É muita coisa dentro do coração. Você tentar fazer dessa imagem em vez de uma coisa terrível uma coisa bonita não é fácil, é uma luta de todos os dias. Você tentar superar, tentar não entrar em depressão. Não vou dizer que superei, mas estou conseguindo manter a mente saudável, com a dor normal. Mas tem hora que extrapola, quando a gente vê tanta coisa ruim, tanto deboche. Tinha um cara na minha rua que ficava gritando 'e daí?'. Eu perdi meu filho querido e ouvia o cara ficar gritando 'e daí?'"

OMISSÃO
"Depois que reagi, bateram palmas para mim. Mas quando ele tirou as cruzes, ninguém fez nada. Eles estavam ofendendo o pessoal da ONG e o pessoal da ONG quieto. Eram uns seis. Depois muitos bateram palmas para mim".

COMUNISMO X FASCISMO
"Quando viram meu ato, primeiro começaram a me chamar de esquerdista e outras coisas. Eu disse que era apenas um pai que exige respeito. O próprio cara que estava derrubando parou de derrubar.

Não sei nem o que é comunismo, pra falar a verdade, eu não estudo isso. Também não chamo ninguém de fascista, porque eu não sei o que é fascismo, eu não estudo isso. Eu nunca li livros sobre isso. Agora, desrespeito eu sei o que é. Intolerância eu sei o que é".

Hugo Silva - Reprodução - Reprodução
Filho do taxista Marcio Silva, Hugo, de 25 anos, morreu de covid-19
Imagem: Reprodução

COVID NÃO É FAKE NEWS
"Ali foi um impulso de pai, me senti muito ofendido. É um sentimento muito ruim. Será que se essa pessoa conhecesse meu filho, soubesse o doce que ele era, será que faria a mesma coisa? Sempre tive essa postura de me dar bem com todo mundo. Tirei a política da minha cabeça porque achei que estava me fazendo mal. Mas sempre tento ajudar as pessoas.

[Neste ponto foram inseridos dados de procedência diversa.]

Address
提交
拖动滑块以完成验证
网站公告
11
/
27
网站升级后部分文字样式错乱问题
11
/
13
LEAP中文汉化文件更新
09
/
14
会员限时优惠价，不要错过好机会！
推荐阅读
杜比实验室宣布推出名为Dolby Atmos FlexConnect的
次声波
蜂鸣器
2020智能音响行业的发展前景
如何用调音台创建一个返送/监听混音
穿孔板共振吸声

Já tinha feito um vídeo antes, quando meu filho fez a passagem, dizendo para as pessoas se cuidarem. Porque acho que é um dever cívico, apesar de toda a minha dor, mostrar que essa doença não é fake news. Ele não tinha doença preexistente, não fumava".

FALTA DE EMPATIA
"Aquele fato me fez perguntar até onde chega a desumanidade de não ter empatia com o outro. Esse pessoal parece que procura inimigos o tempo todo. Todos que não pensam como eles são inimigos. Fiquei muito triste com essas pessoas, porque estou vendo isso em amigos próximos. Parece que perderam a razão, não dá nem para você conversar. Parece que não pensam mais. É puro ódio. Tudo para eles é política, mesmo onde não existe. Por isso, o ato simbólico é mais importante.".

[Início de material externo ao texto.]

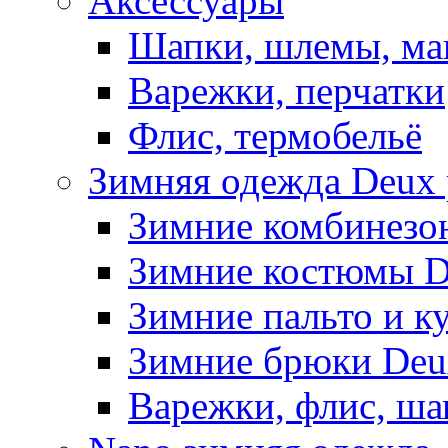
Аксессуары
Шапки, шлемы, м
Варежки, перчатки
Флис, термобельё
Зимняя одежда Deux 
Зимние комбинезо
Зимние костюмы D
Зимние пальто и к
Зимние брюки Deu
Варежки, флис, ша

Hugo Silva, internado por covid-19 - Reprodução - Reprodução
Filho de Marcio Silva, Hugo ficou internado antes de morrer por causa da covid-19
Imagem: Reprodução

ESPERANÇA NO PAÍS
"Tenho muita esperança de que o nosso país vai melhorar, vai se modificar. Essas pessoas sempre existiram, mas elas se escondiam porque não tinham oportunidade de se mostrar. São pessoas racistas, intolerantes, que sempre existiram. Isso serve, de certa forma, para mostrar como isso é ruim para o nosso país. É um mal necessário, acho que vai fazer bem para o país mais tarde.

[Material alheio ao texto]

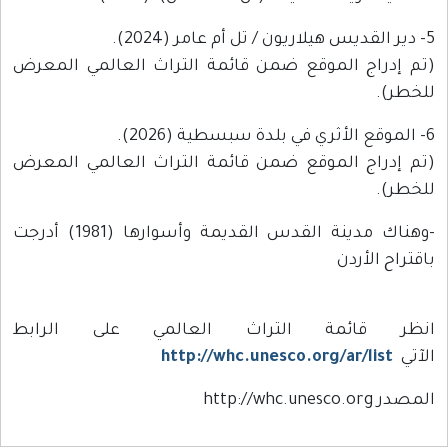
5- دير القديس هيلاريون / تل أم عامر (2024).
(تم إدراج الموقع ضمن قائمة التراث العالمي المعرض
للخطر).
6- الموقع الأثري في بلدة سبسطية (2026).
(تم إدراج الموقع ضمن قائمة التراث العالمي المعرض
للخطر).
-وهناك مدينة القدس القديمة وأسوارها (1981) أدرجت
باقتراح الأردن
انظر قائمة التراث العالمي على الرابط
الآتي
http://whc.unesco.org/ar/list
المصدر http://whc.unesco.org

É um mal tão grande que não precisamos fazer nada para combater, porque eles combatem a si mesmos. Eles mostram o quanto é ruim viver na intolerância e na falta de respeito. O respeito ao próximo é uma coisa muito importante.

Não concordo quando essa gente diz que fala em nome do povo. Não. Eles não representam a gente. Eles representam um grupo minoritário. Disse lá que eles não representam o povo, sou um cara que trabalho, gosto da paz, respeito as pessoas, todas as religiões, todas as tendências políticas, procuro ouvir as pessoas que têm opiniões contrárias. Mesmo que não concorde, eu não bato de frente, respeito a opinião de cada um. A palavra é essa: respeito. É o que eles não têm".

CONTRA O ÓDIO, AMOR
"E se eu fosse um cara violento, se não fosse um cara da paz? Não fiz nada contra eles, só recoloquei as cruzes. Se eu não estivesse bem, em vez de recolocar eu poderia impedir ele de tirar. Mas é assim que nós temos que agir. Temos que agir diferente. Meu ato foi de amor e solidariedade, se eu fizer um ato de ódio eles estarão me vencendo".

** Este texto não reflete, necessariamente, a opinião do UOL.